Researchers examined 41 studies conducted from 1990 to 2016. The studies included more than 2,700 extremely low birth weight babies (less than 1,000 grams, or just over 2 pounds) and more than 11,000 normal birth weight babies in the United States, Canada and 10 other countries.
The extremely low birth weight babies had a higher risk for certain mental health problems. As children, they were more likely to have attention deficit hyperactivity disorder (ADHD), and as teens they had a greater risk of ADHD and social problems, the researchers found.
Compared to adults who were born at a normal weight, those born at an extremely low weight had higher rates of anxiety, depression and shyness, and markedly lower levels of social functioning, according to the study.

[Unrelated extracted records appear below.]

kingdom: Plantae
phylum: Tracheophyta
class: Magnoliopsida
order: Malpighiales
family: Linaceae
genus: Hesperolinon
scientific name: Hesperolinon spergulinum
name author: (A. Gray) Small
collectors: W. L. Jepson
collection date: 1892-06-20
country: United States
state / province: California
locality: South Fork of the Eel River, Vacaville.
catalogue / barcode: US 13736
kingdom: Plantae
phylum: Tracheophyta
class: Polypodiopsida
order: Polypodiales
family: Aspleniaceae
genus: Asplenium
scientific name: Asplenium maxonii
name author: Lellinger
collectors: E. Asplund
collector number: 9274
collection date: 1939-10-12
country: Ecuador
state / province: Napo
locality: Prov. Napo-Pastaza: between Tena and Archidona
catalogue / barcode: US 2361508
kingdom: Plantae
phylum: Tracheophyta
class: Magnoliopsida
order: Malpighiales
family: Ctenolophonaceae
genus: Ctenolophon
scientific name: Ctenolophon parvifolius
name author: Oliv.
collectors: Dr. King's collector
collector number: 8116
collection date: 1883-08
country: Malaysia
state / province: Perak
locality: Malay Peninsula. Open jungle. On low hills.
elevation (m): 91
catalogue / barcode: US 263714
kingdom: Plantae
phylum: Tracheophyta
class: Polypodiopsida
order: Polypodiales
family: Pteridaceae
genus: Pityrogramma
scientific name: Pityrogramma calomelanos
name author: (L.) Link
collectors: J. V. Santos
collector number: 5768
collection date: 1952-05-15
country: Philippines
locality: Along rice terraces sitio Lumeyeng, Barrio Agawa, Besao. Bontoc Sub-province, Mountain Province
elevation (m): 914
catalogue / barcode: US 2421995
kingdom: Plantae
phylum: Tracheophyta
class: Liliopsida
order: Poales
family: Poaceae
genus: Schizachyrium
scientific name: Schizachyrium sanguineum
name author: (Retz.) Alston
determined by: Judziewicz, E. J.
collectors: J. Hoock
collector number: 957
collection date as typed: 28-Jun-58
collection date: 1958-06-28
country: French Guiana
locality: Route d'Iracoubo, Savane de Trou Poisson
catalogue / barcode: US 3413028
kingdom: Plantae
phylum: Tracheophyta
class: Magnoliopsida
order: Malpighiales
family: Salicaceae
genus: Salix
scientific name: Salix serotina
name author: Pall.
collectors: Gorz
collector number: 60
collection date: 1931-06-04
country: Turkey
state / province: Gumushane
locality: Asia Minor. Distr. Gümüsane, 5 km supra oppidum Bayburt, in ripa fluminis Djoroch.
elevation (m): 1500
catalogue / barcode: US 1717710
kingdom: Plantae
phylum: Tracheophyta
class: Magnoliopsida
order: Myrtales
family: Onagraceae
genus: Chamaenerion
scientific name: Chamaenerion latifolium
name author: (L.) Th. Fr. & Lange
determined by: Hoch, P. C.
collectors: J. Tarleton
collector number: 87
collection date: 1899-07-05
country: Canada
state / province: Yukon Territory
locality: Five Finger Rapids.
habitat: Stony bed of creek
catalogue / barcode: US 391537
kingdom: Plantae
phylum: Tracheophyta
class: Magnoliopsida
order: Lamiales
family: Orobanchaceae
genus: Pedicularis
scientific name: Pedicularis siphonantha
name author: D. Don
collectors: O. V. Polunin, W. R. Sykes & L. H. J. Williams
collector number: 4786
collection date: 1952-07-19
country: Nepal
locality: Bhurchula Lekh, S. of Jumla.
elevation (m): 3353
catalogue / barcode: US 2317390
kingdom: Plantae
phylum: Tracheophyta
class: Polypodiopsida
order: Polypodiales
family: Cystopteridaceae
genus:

The study authors stressed that although they found a higher risk, many extremely low birth weight babies will not develop mental health problems later in life. Also, the study didn't find a cause-and-effect relationship, just an association.
The fndings were published Feb. 13 in the journal Psychological Bulletin.
"Our findings provide evidence that individuals born at extremely low birth weight are at higher overall risk for psychological difficulties than their normal birth weight peers. These difficulties most frequently involve attention, anxiety-related and social problems," lead author Karen Mathewson said in a journal news release. She's a research associate at McMaster University in Hamilton, Ontario, Canada.
The apparent increased risk of mental health problems may be due to stress-triggered biological responses during infancy, she suggested.
"It is important that families and health care providers be aware of the potential for early emerging mental health problems in extremely low birth weight survivors, and that some of these individuals may not grow out of these problems as they get older," Mathewson said.
"As a result, it is essential that appropriate treatment be made available to those who require it as early in life as possible," she said.